Any of our readers who want printing well and honestly done may safely go to the Justice Printery, 181, Queen Victoria Street, E.C., where or three members of the S.D.F., working for an eight hours' day at trades' union rates, undertake as much extra work as the weekly issue of Justice permits. They have lately published the two following penny pamphlets:
' John Burns' Defense at the Old Bailey, January, 1888 when he was tried in company with Cunninghame Graham for riot, etc., in Trafalgar Square on Bloody Sunday, In his usual hold and manly style, Burns claims the right of free speech and sets forth the demands of Social Democracy ; a style which gains much force in our comrade's spoken utterances from his giant voice and powerful personality.
'A Commune for London.' By H. M. Hyndman. A summary of the shameful and manifold abuses of metropolitan local government, drawn up in Mr. Hyndman's lucid and readable style, with intent to demonstrate the necessity of municipal reform on a broadly democratic basis. We utterly disbelieve that a representative Central Council elected by universal suffrage will make London much less of a hell for the mass of its inhabitants, unless its appointment is accompanied by wholesale expropriation of the appropriators of land and houses, and all other forms of social wealth; and then the relief will result from the expropriation not the Council. The real value of thin contribution to revolutionary literature lies not in the contents but in the title. Widely advertised, and noted by numbers who will never read another line of it, 'A Commune for London' supplies the English Socialist movement with a new watchword and a rousing battle-cry.
══════
• _ACTION ITEM 1_: In the notice about the Justice Printery, who was tried alongside John Burns in January 1888?
• _ACTION ITEM 2_: From the notice about the Justice Printery, write out the passage from "Any of our readers" up to and including "and powerful personality.".
• _ACTION ITEM 3_: Extend the notice about the Justice Printery and its pamphlets beyond its last sentence.

Bounding box coordinate data
══════
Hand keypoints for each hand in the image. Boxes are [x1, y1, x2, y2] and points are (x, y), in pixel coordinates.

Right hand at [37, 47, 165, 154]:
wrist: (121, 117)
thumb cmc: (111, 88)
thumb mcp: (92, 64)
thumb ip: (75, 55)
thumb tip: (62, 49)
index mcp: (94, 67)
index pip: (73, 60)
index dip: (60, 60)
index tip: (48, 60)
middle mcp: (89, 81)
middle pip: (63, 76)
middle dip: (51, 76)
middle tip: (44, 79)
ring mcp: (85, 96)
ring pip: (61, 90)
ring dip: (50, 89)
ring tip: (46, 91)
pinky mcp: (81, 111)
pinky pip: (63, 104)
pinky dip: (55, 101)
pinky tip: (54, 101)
══════
• _ANSWER SPACE 1_: Cunninghame Graham.

• _ANSWER SPACE 2_:
Any of our readers who want printing well and honestly done may safely go to the Justice Printery, 181, Queen Victoria Street, E.C., where or three members of the S.D.F., working for an eight hours' day at trades' union rates, undertake as much extra work as the weekly issue of Justice permits. They have lately published the two following penny pamphlets:
' John Burns' Defense at the Old Bailey, January, 1888 when he was tried in company with Cunninghame Graham for riot, etc., in Trafalgar Square on Bloody Sunday, In his usual hold and manly style, Burns claims the right of free speech and sets forth the demands of Social Democracy ; a style which gains much force in our comrade's spoken utterances from his giant voice and powerful personality.

• _ANSWER SPACE 3_:
'The Deistic Pestilence,' price 1d., a somewhat halting English translation from the German of John Most. We doubt if the reproduction of this bitter tirade against Christian dogma, written many years ago, is likely to be of much service in freeing its readers' minds from the tyranny of the superstitions of today. The Secularist party and Freethinkers in general have carried on such an energetic war against the most crude and absurd dogmatic beliefs, and the results of scientific investigation have been so widely spread abroad, that the grosser forms of superstition have little hold upon the mass of English workers. The emotional element among them, now captivated by such agencies as the Salvation Army, cannot be satisfied by mere destructive criticism. The human craving for development and joy needs the appeal of a new social ideal of happy life to be attained upon earth to turn it from the old baseless dreams of heaven, which have always afforded so tempting an opportunity for the selfishness of despot and priest. The preaching of Anarchist Socialism is the best antidote to superstition.